Also, If you take a deep look in the two images, you'll see that they are not exactly same that is, the camera moved a little so background had been disturbed a little. My question is that with these two images how can I subtract the background. I do not want to use grabCut or backgroundSubtractorMOG algorithm right now because I do not know right now whats going on inside those algorithms.
What I am trying to do is to get the following resulting image
Also if possible, please guide me with a general way of doing this not only in this specific case that is, I have a background in one image and background+object in the second image. What could be the best possible way of doing this. Sorry for such a long question.
I solved your problem using the OpenCV's watershed algorithm. You can find the theory and examples of watershed here.
First I selected several points (markers) to dictate where is the object I want to keep, and where is the background. This step is manual, and can vary a lot from image to image. Also, it requires some repetition until you get the desired result. I suggest using a tool to get the pixel coordinates.
Then I created an empty integer array of zeros, with the size of the car image. And then I assigned some values (1:background, [255,192,128,64]:car_parts) to pixels at marker positions.
NOTE: When I downloaded your image I had to crop it to get the one with the car. After cropping, the image has size of 400x601. This may not be what the size of the image you have, so the markers will be off.
Afterwards I used the watershed algorithm. The 1st input is your image and 2nd input is the marker image (zero everywhere except at marker positions). The result is shown in the image below.
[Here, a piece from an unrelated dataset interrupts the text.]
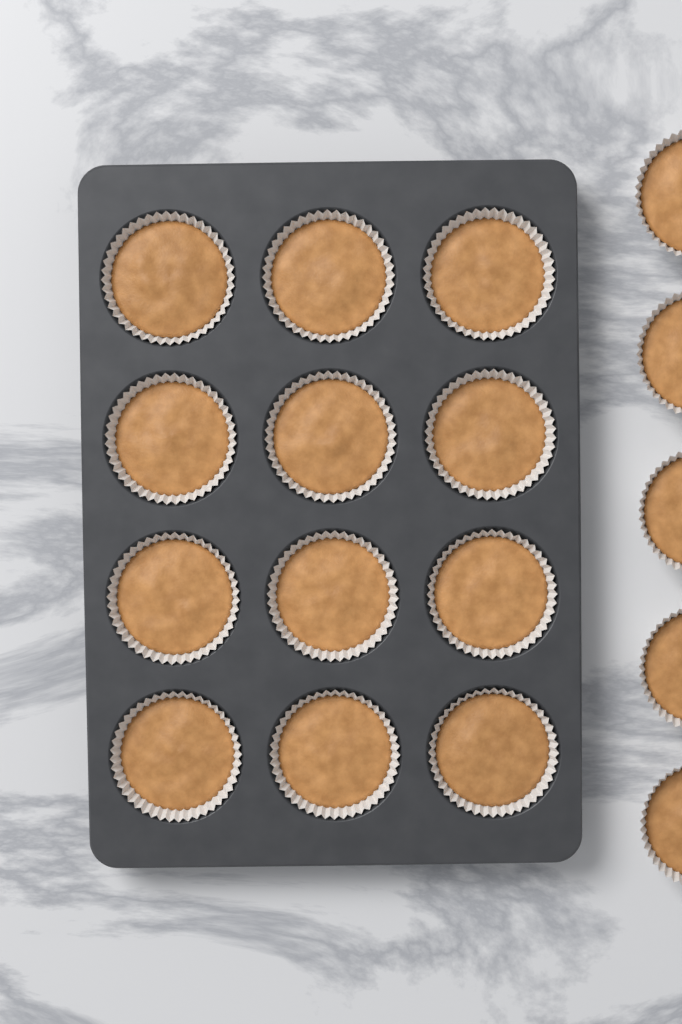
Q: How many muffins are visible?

I set all pixels with value greater than 1 to 255 (the car), and the rest (background) to zero. Then I dilated the obtained image with a 3x3 kernel to avoid losing information on the outline of the car. Finally, I used the dilated image as a mask for the original image, using the cv2.bitwise_and() function, and the result lies in the following image:
Here is my code:
import cv2
import numpy as np
import matplotlib.pyplot as plt
# Load the image
img = cv2.imread("/path/to/image.png", 3)
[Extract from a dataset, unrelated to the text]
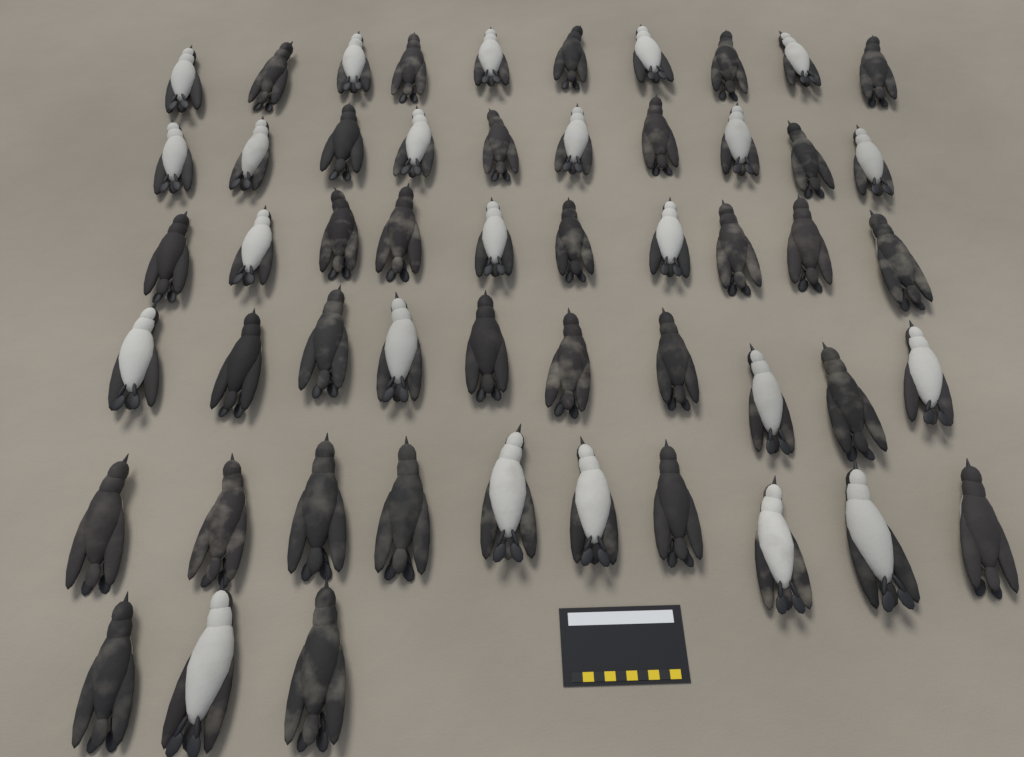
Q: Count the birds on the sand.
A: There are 53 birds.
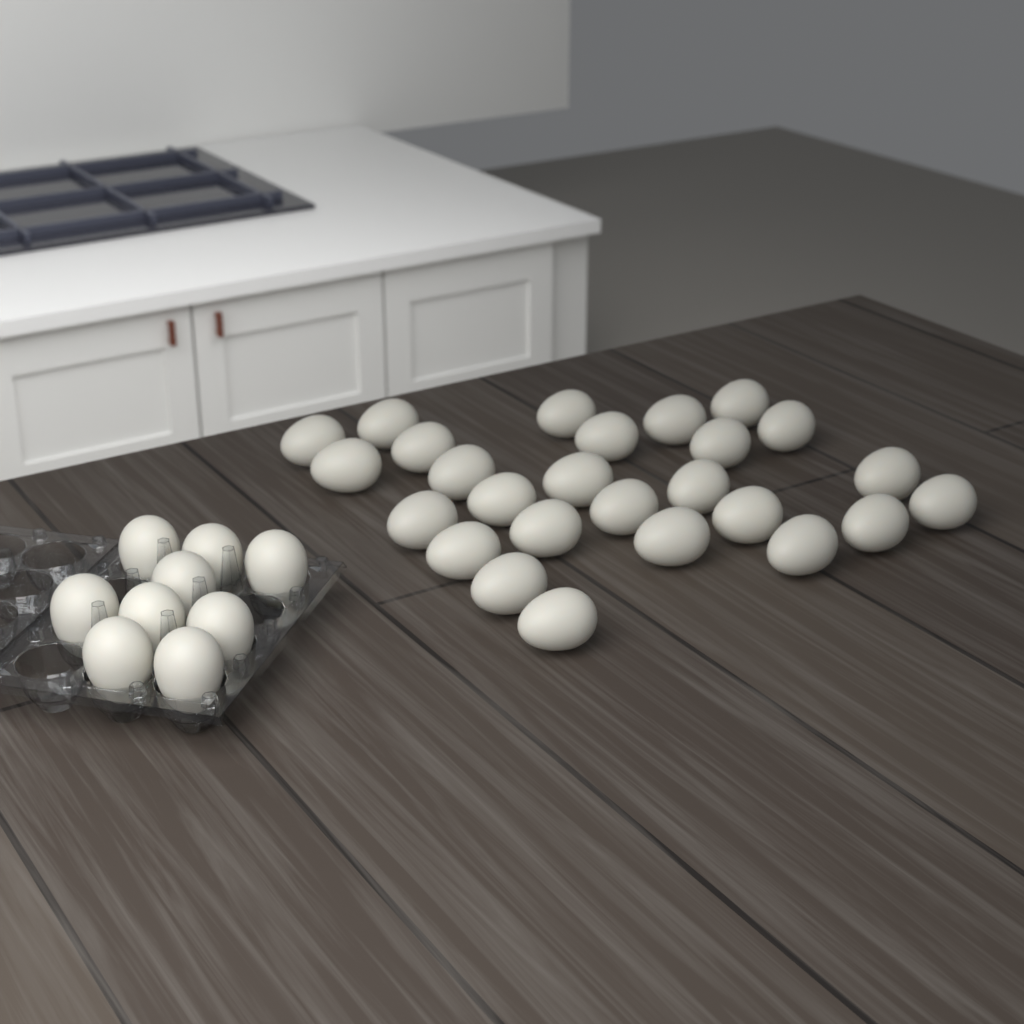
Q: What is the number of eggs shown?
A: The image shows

# Create a blank image of zeros (same dimension as img)
# It should be grayscale (1 color channel)
marker = np.zeros_like(img[:,:,0]).astype(np.int32)
# This step is manual. The goal is to find the points
# which create the result we want. I suggest using a
# tool to get the pixel coordinates.
# Dictate the background and set the markers to 1
marker[204][95] = 1
marker[240][137] = 1
marker[245][444] = 1
marker[260][427] = 1
marker[257][378] = 1
marker[217][466] = 1
# Dictate the area of interest
# I used different values for each part of the car (for visibility)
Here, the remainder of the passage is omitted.